Like Crowe, we are clued in early on that there's
something
different about the boy, yet we're made to
play the same guessing game as the psychologist. Fear
seems to hang in very the air, with the dreary dull skies
of Philadelphia seemingly tied into the boy's malaise.
There are moments in "the Sixth Sense" that
inspire genuine dread. Not the fear of some assorted
grotesquerie we see on the screen, but rather the ominous
tingle that travels down our spine when something unknown
approaches.
The wholly real and believable bond between boy and
doctor is only part of what helps lend credibility to the
unbelievable. Osment never regresses into the
tried-and-true "Hollywood kid," and instead
manages to more than hold his own against his
above-the-line co-star. Willis too is in fine form here.
I remember writing of "Armageddon" that he was
the glue holding the entire ode to THX together, and
similar comments apply here. Willis plays Crowe as a
tortured and all-too human protagonist, and his trauma
dealing with not only his inability to help his young
charge but his wife's possible infidelity ring true.
The film marks the sophomore effort from director K.

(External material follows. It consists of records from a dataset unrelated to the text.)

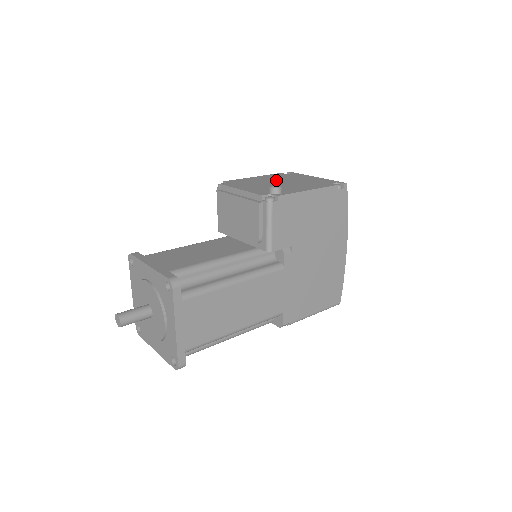
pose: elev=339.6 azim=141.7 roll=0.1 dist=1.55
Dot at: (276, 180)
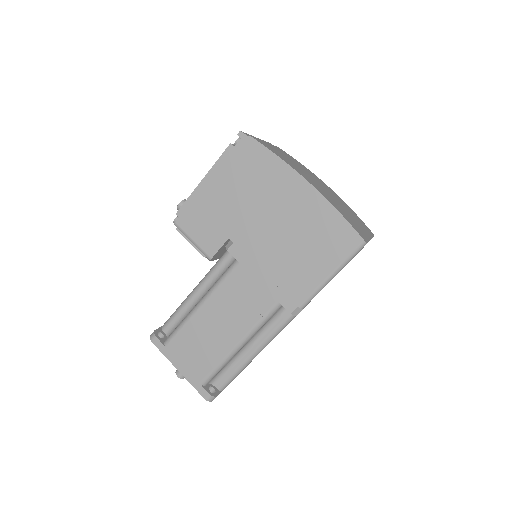
Dot at: occluded
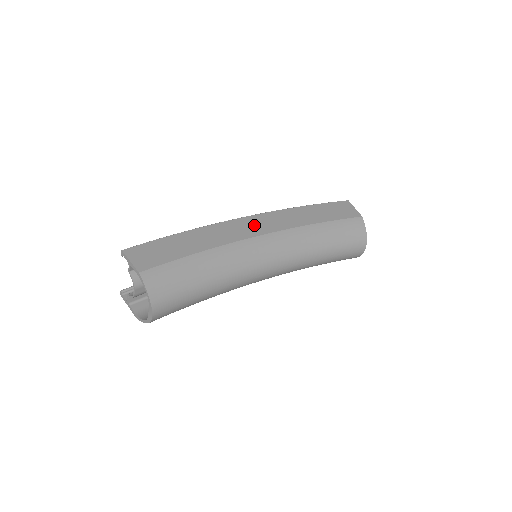
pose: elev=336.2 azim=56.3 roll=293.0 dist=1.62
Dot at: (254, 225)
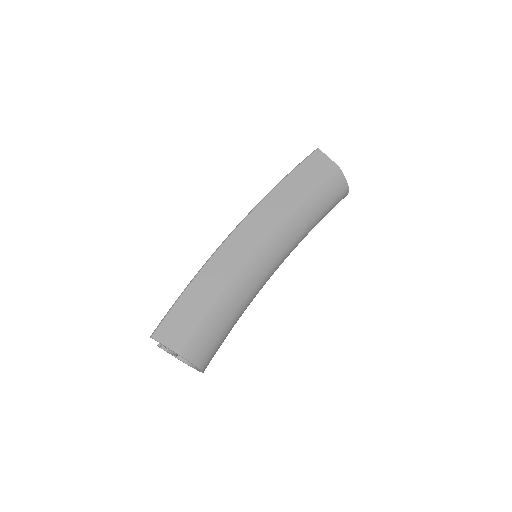
Dot at: (246, 238)
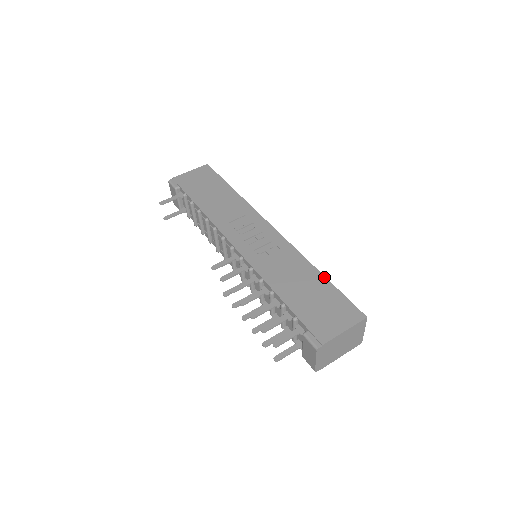
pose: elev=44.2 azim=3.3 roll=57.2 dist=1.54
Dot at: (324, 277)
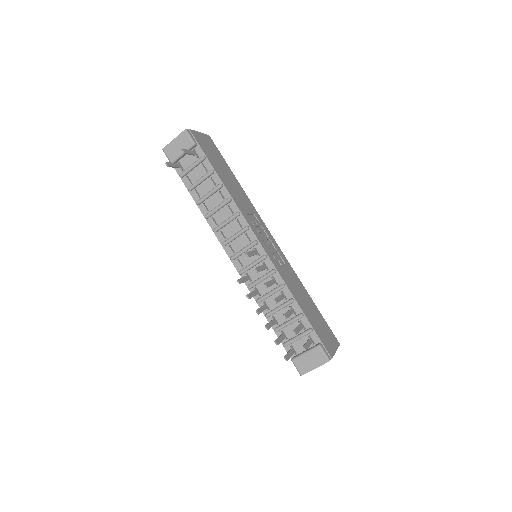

Night Shyamalan, and his analytical way of having the
camera pan and zoom and rush across the sets allows us
the chance to take in every last detail, scouring for the
"plants." That is, those little hints the
filmmakers always drop early on that will be brought out
later on. Hitchcock used to talk about his McGuffins,
false leads placed in the film with the express purpose
of throwing us off. Like any student of post-Hitchcock
film, I kept searching for the McGuffins in "The
Sixth Sense" and actually I still am.
The film's coda seems the perfect summation to everything
we have seen in the previous 107 minutes, at once
wrenching and cathartic. I hesitate to say much of
anything, for fear of what I might reveal.
LAST WORD:
"The Sixth Sense" is riveting
viewing without its ending, but with, it becomes one
of those great movies that will no doubt come to be
remembered in years to come as a triumph of technique
and storytelling. Hitch would be proud.